For ten days the Pellicoe household was in a fever of expectation. Miss Pellicoe called in a carpenter, and, chaperoned by the entire household, held an interview with him, and directed him how to construct a dog-house in the back-yard—a dog-house with one door about six inches square, to admit the occupant in his innocent puphood, and with another door about four feet in height to emit him, when, in the pride of his mature masculinity, he should rush forth upon the burglar and the book-agent. The carpenter remarked that he “never seen no such a dorg as that;” but Miss Pellicoe thought him at once ignorant and ungrammatical, and paid no heed to him.

In conclave assembled, the Misses Pellicoe decided to name the dog Hector. Beside the consideration of the claims of gratitude and family affection, they remembered that Hector was a classical hero.

The ten days came to an end when, just at dusk of a dull January day, two stalwart expressmen, with much open grumbling and smothered cursing, deposited a huge packing-case in the vestibule of the Pellicoe house, and departed, slamming the doors behind them. From this box proceeded such yelps and howls that the entire household rushed affrighted to peer through the slats that gridironed the top. Within was a mighty black beast, as high as a table, that flopped itself wildly about, clawed at the sides of the box, and swung in every direction a tail as large as a policeman’s night-club.

It was Hector. There was no mistake about it, for Mr.
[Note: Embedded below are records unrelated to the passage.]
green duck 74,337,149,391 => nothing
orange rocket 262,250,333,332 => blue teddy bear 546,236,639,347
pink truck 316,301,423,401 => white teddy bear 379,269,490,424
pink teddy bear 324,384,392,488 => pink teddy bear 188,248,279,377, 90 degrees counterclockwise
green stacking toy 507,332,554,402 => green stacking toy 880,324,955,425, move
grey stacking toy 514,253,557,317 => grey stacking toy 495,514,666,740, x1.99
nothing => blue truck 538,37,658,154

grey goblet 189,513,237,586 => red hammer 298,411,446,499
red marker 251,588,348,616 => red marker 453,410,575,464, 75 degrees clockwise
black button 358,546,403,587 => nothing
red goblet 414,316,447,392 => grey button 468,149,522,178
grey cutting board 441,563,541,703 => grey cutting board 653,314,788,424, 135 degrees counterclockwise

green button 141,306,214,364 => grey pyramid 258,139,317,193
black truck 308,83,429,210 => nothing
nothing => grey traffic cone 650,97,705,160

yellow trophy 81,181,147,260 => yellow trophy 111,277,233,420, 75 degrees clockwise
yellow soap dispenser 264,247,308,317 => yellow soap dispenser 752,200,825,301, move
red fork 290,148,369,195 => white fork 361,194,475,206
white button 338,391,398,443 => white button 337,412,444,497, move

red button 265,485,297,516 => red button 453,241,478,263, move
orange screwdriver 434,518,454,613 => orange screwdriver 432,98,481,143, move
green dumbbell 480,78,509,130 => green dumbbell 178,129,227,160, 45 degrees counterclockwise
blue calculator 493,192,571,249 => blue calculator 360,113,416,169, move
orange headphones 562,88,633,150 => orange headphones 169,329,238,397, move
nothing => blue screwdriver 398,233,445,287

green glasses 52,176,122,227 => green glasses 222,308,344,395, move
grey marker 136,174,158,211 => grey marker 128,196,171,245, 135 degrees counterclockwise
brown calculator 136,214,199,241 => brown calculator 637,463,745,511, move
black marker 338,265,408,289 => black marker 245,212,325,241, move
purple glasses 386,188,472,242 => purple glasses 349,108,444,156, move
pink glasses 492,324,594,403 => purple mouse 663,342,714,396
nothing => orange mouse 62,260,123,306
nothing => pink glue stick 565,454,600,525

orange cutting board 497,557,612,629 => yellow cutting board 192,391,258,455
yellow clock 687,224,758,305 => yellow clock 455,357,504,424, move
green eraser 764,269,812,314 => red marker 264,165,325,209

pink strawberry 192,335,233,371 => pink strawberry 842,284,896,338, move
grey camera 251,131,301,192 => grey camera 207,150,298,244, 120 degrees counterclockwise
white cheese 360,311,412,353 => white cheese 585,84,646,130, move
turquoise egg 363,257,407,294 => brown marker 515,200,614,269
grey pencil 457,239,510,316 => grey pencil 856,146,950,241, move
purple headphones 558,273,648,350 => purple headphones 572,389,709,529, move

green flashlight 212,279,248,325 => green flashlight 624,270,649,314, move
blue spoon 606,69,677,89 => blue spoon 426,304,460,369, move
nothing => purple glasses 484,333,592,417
Hector Pellicoe’s card was nailed to a slat. It was Hector, the six-months-old pup, for whose diminutive proportions the small door in the dog-house had been devised; Hector, for whom a saucer of lukewarm milk was even then waiting by the kitchen range.

“Oh, Sister!” cried Miss Angela, “we never can get him out! You’ll have to send for a man!”

“I certainly shall not send for a man at this hour of the evening,” said Miss Pellicoe, white, but firm; “and I shall not leave the poor creature imprisoned during the night.” Here Hector yawped madly.

“I shall take him out,” concluded Miss Pellicoe, “myself!”

They hung upon her neck, and entreated her not to risk her life; but Miss Pellicoe had made up her mind. The three maids shoved the box into the butler’s pantry, shrieking with terror every time that Hector leaped at the slats, and at last, with the two younger Pellicoes holding one door a foot open, and the three maids holding the other door an inch open, Miss Pellicoe seized the household hatchet, and began her awful task. One slat! Miss Pellicoe was white but firm. Two slats! Miss Pellicoe was whiter and firmer. Three slats!—and a vast black body leaped high in the air. With five simultaneous shrieks, the two doors were slammed to, and Miss Pellicoe and Hector were left together in the butler’s pantry.

The courage of the younger Pellicoes asserted itself after a moment, and they flung open the pantry door. Miss Pellicoe, looking as though she needed aromatic vinegar, leaned against the wall. Hector had his fore-paws on her shoulders, and was licking her face in exuberant affection.